All of this is why I look askance at the data business. There are plenty of risks in there, but when I talk to people, it's clear that few of them have ever considered any such "what if?" scenarios:
(That last question is a big one. Consider how much of "the data business" involves large-scale collection, sale, and analysis of information about people. But I'll cover that in-depth in a future post.)
It's easy to wave away these questions with, "that couldn't possibly happen!" But the examples I listed are based on real-world events. Remember that "it could never happen" is usually a precursor to "I can't believe that happened." It's best to plan ahead.
After the "what if?" of a risk assessment, you get to work through the "what next?" of risk mitigation. This is where you work through how you would handle the potential change.

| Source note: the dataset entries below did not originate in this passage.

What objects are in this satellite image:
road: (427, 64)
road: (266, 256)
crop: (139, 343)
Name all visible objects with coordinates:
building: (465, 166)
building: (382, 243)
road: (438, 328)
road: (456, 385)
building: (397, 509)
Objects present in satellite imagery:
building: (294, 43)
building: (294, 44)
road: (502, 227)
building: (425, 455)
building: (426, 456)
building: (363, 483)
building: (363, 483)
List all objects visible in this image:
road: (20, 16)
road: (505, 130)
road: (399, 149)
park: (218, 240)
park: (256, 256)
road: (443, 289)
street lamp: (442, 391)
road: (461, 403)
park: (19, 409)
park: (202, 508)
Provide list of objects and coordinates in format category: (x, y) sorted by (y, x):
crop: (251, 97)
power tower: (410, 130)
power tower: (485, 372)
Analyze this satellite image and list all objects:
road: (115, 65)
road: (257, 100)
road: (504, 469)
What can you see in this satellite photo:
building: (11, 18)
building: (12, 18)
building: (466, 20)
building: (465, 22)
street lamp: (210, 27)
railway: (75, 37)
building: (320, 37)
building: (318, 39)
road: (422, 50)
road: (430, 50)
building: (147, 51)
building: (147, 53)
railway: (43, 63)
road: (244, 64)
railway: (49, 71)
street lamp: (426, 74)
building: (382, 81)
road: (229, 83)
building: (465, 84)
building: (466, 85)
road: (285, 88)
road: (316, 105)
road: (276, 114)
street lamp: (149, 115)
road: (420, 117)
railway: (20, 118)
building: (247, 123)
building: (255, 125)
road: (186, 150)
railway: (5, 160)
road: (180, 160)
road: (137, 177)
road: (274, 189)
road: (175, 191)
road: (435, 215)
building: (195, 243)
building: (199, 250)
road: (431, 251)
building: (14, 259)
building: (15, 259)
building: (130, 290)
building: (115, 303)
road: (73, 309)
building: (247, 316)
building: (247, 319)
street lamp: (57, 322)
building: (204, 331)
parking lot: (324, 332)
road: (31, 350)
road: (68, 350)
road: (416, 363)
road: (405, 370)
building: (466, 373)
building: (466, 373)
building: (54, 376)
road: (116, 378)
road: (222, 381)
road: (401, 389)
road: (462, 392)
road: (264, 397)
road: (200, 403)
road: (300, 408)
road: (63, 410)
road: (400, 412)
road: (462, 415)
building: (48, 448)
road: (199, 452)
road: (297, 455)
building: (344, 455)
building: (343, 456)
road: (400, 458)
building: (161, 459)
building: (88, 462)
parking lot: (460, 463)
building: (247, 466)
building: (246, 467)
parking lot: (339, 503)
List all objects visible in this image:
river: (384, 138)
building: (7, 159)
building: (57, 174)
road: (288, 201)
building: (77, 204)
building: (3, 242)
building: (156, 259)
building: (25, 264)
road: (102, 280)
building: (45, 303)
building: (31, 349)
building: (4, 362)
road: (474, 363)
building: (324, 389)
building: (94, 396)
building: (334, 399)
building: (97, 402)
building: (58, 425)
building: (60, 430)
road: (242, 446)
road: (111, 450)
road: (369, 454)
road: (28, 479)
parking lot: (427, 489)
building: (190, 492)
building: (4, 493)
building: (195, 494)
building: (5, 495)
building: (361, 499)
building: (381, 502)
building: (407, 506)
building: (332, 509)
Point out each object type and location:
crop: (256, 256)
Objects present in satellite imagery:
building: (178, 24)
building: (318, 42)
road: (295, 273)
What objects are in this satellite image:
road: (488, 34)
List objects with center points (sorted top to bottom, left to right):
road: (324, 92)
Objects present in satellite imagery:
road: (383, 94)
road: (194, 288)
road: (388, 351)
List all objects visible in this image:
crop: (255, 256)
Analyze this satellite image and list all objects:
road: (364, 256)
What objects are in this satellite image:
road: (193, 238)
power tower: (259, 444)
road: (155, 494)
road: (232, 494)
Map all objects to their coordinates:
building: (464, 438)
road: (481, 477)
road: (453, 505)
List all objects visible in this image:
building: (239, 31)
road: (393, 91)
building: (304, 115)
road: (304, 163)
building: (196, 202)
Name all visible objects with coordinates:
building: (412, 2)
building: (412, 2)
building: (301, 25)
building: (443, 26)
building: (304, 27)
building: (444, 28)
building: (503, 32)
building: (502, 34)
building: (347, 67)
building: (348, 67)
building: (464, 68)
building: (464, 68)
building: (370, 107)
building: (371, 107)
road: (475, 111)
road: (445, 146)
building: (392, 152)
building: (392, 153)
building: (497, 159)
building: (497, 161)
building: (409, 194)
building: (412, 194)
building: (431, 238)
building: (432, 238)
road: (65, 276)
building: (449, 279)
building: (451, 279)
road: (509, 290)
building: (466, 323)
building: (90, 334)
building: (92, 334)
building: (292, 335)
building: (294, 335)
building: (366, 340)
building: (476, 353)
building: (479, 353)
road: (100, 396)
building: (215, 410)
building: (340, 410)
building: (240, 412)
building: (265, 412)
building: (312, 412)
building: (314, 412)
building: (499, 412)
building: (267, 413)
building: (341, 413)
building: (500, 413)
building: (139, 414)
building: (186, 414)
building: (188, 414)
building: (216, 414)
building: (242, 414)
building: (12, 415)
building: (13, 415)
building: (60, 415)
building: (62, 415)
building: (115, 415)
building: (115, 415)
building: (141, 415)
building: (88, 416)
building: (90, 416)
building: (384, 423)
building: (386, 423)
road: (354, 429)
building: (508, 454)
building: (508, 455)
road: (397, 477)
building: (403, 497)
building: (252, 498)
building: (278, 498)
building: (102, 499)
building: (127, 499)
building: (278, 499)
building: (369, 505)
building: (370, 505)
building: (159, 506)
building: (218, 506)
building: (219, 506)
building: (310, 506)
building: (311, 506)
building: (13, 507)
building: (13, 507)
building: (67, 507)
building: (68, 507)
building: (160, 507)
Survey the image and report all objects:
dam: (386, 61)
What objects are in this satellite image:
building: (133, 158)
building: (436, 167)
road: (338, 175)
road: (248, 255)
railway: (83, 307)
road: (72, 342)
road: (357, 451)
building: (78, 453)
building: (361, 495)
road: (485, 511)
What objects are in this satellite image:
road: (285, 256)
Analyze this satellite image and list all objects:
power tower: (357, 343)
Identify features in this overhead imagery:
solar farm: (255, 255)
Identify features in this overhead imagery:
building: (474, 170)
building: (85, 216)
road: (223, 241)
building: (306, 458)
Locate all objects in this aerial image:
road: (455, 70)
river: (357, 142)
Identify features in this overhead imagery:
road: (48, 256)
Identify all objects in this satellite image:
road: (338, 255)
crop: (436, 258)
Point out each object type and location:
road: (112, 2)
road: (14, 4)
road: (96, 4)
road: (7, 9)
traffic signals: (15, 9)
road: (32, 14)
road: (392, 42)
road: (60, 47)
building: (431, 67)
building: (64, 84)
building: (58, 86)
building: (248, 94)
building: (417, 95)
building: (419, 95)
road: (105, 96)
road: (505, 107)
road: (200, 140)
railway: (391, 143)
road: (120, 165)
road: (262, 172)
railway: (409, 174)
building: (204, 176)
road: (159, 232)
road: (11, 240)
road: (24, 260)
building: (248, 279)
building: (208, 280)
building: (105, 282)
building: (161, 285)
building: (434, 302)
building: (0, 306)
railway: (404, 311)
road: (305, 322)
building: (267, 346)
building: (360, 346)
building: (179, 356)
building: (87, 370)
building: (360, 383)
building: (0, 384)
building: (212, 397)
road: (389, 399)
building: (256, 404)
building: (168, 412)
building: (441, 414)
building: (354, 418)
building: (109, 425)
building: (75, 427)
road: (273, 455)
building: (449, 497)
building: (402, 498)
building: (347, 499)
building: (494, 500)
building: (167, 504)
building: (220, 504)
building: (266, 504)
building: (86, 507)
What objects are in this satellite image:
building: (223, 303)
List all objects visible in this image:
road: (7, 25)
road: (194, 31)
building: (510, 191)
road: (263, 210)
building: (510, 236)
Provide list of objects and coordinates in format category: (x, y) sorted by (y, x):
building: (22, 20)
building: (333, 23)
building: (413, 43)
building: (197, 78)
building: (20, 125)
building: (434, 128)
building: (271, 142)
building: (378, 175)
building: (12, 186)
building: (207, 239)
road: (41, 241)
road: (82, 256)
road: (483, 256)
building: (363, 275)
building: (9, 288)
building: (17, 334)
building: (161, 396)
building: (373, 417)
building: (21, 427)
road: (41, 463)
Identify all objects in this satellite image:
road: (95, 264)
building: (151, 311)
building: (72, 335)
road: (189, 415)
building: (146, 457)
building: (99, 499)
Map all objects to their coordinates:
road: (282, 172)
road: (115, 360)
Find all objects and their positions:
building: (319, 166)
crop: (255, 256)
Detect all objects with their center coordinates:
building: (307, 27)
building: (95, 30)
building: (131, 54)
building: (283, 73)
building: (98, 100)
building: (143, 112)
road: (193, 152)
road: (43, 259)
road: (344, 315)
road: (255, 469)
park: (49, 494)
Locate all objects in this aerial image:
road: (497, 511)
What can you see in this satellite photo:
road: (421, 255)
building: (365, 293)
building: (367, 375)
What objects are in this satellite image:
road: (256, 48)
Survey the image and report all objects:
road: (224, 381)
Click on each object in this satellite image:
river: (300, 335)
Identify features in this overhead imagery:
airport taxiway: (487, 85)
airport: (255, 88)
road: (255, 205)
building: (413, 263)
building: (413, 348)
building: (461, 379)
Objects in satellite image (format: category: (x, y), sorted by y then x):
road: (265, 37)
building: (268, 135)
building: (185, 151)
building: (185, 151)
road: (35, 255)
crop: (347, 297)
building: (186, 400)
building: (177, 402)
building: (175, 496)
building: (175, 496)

Broadly speaking, there are three kinds of "what next?" approaches:
Reduce the Impact (resilience): You limit how much the potential change could affect you. In our example of the upstream data vendor, this could mean cultivating relationships with different vendors. If your primary data vendor suddenly cuts you off, you will take a brief hit to rewrite your ETL routines to talk to the new vendor, but your business will still stay afloat.
Avoid the Impact: Here, you try to completely shed the risk. You could find a way to collect the data yourself, so you don't need to rely on an external data vendor. If you have the cash, you could outright purchase the vendor to bring that operation in-house. Either way, the risk of losing the vendor goes away.
Do Nothing: In this case, you simply don't make any contingency plans. Should a problem arise, you'd have to scramble to figure out what to do in the heat of the moment. (At least you've already acknowledged the possible problem in advance, so it won't be a completesurprise.) But until that happens, you get to stay focused on your business mission.
Which approach is best for you? You have to weigh factors such as your ability to absorb a big change ("we have lots of money to burn") and your desire to take a chance ("what are the odds this risk could ever materialize into a problem?").
Trying to reduce or avoid the impact of a possible change means investing time and money to prepare for something that might not happen. Also, every move you make to mitigate risk may expose you to a different risk, because you've introduced changes.
This is why choosing to accept the risk -- the Do Nothing approach -- saves you money and effort ... so long as the risk never becomes a reality. Some companies still manage to talk their way out of any serious repercussions. Do Nothing works more often than we'd care to admit, but it also hurts a lot more when it doesn't.
No matter what your risk mitigation approach, remember to stay flexible. No amount of asking "what if?" will find every possible change. You'll need an extra cushion of resources to handle those unknown unknowns.
Despite all of the media attention on the positive outcomes of ML/AI, this field is hardly immune to risks. You'd do well to perform an assessment and develop mitigation strategies now.
If you don't identify your risks in advance, time will certainly find them for you.